>>
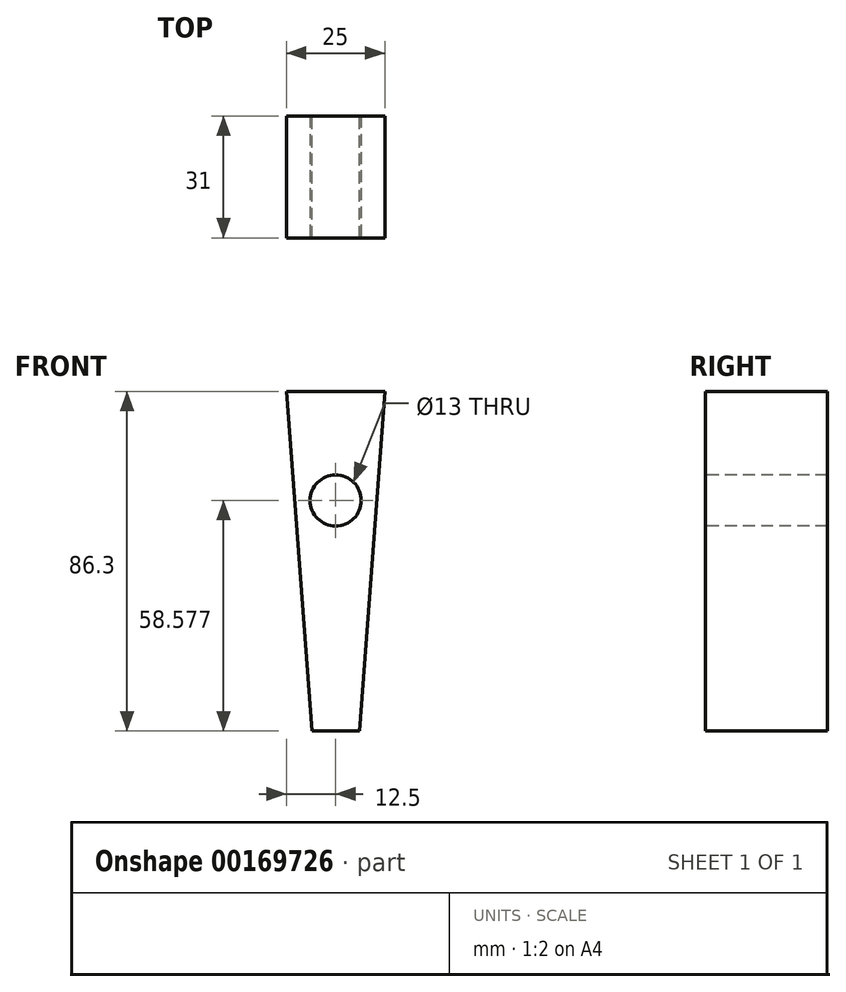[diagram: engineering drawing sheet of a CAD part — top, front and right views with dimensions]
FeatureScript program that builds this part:
annotation { "Feature Type Name" : "Feature", "Feature Type Description" : "" }
export const myFeature = defineFeature(function(context is Context, id is Id, definition is map)
    precondition{}
    {
        {
            var Q0;
            Q0=qCreatedBy(makeId("Top.planeOp"),FACE);
            var sketch = newSketch(context, id + "F0", { "sketchPlane" : qUnion([Q0])});
            skLineSegment(sketch, "E0.bottom", {"start": v(-12.5, 15.5) * mm, "end": v(12.5, 15.5) * mm});
            skLineSegment(sketch, "E0.top", {"start": v(-12.5, -15.5) * mm, "end": v(12.5, -15.5) * mm});
            skLineSegment(sketch, "E0.left", {"start": v(-12.5, 15.5) * mm, "end": v(-12.5, -15.5) * mm});
            skLineSegment(sketch, "E0.right", {"start": v(12.5, 15.5) * mm, "end": v(12.5, -15.5) * mm});
            skPoint(sketch, "E0.middle", {"position": v(0, 0) * mm});
            skSolve(sketch);
        }
        {
            var Q0;
            Q0=qSketchRegion(id+"F0",true);
            extrude(context, id + "F1", {"entities" : qUnion([Q0]), "depth" : 86.3 * mm});
        }
        {
            var Q0;
            Q0=qCreatedBy(makeId("Front.planeOp"),FACE);
            var sketch = newSketch(context, id + "F2", { "sketchPlane" : qUnion([Q0])});
            skCircle(sketch, "E1", {"center": v(0, 58.58) * mm, "radius": 6.5 * mm});
            skSolve(sketch);
        }
        {
            var Q0;
            Q0=qSketchRegion(id+"F2",true);
            extrude(context, id + "F3", {"entities" : qUnion([Q0]), "operationType" : NewBodyOperationType.REMOVE, "endBound" : BoundingType.SYMMETRIC, "oppositeDirection" : true, "depth" : 63 * mm});
        }
        {
            var Q0;
            Q0=makeQuery(id+"F1.opExtrude","SWEPT_FACE",FACE,{"disambiguationData":[OSD([sQuery(id+"F0.wireOp",EDGE,"E0.bottom")])]});
            var sketch = newSketch(context, id + "F4", { "sketchPlane" : qUnion([Q0])});
            skLineSegment(sketch, "E2", {"start": v(-12.5, 86.3) * mm, "end": v(-6, 0) * mm});
            skLineSegment(sketch, "E3", {"start": v(-6, 0) * mm, "end": v(6, 0) * mm});
            skLineSegment(sketch, "E4", {"start": v(6, 0) * mm, "end": v(12.5, 86.3) * mm});
            skSolve(sketch);
        }
        {
            var Q0;
            {var subQ0=sQuery(id+"F4.wireOp",EDGE,"E4");Q0=makeQuery(id+"F4.imprint","IMPRINT",FACE,{"disambiguationData":[TD([[makeQuery(id+"F4.imprint","IMPRINT",EDGE,{"derivedFrom":subQ0}),-1.0]])]});}
            var Q1;
            {var subQ0=sQuery(id+"F4.wireOp",EDGE,"E2");Q1=makeQuery(id+"F4.imprint","IMPRINT",FACE,{"disambiguationData":[TD([[makeQuery(id+"F4.imprint","IMPRINT",EDGE,{"derivedFrom":subQ0}),-1.0]])]});}
            extrude(context, id + "F5", {"entities" : qUnion([Q0, Q1]), "operationType" : NewBodyOperationType.REMOVE, "endBound" : BoundingType.THROUGH_ALL, "oppositeDirection" : true, "depth" : 25 * mm});
        }
    });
<<
• **题目要求**: 将上面记录中含有字符串“newSketch”的各行全部摘录出来，每行照原样抄写。

• **参考答案**:
            var sketch = newSketch(context, id + "F0", { "sketchPlane" : qUnion([Q0])});
            var sketch = newSketch(context, id + "F2", { "sketchPlane" : qUnion([Q0])});
            var sketch = newSketch(context, id + "F4", { "sketchPlane" : qUnion([Q0])});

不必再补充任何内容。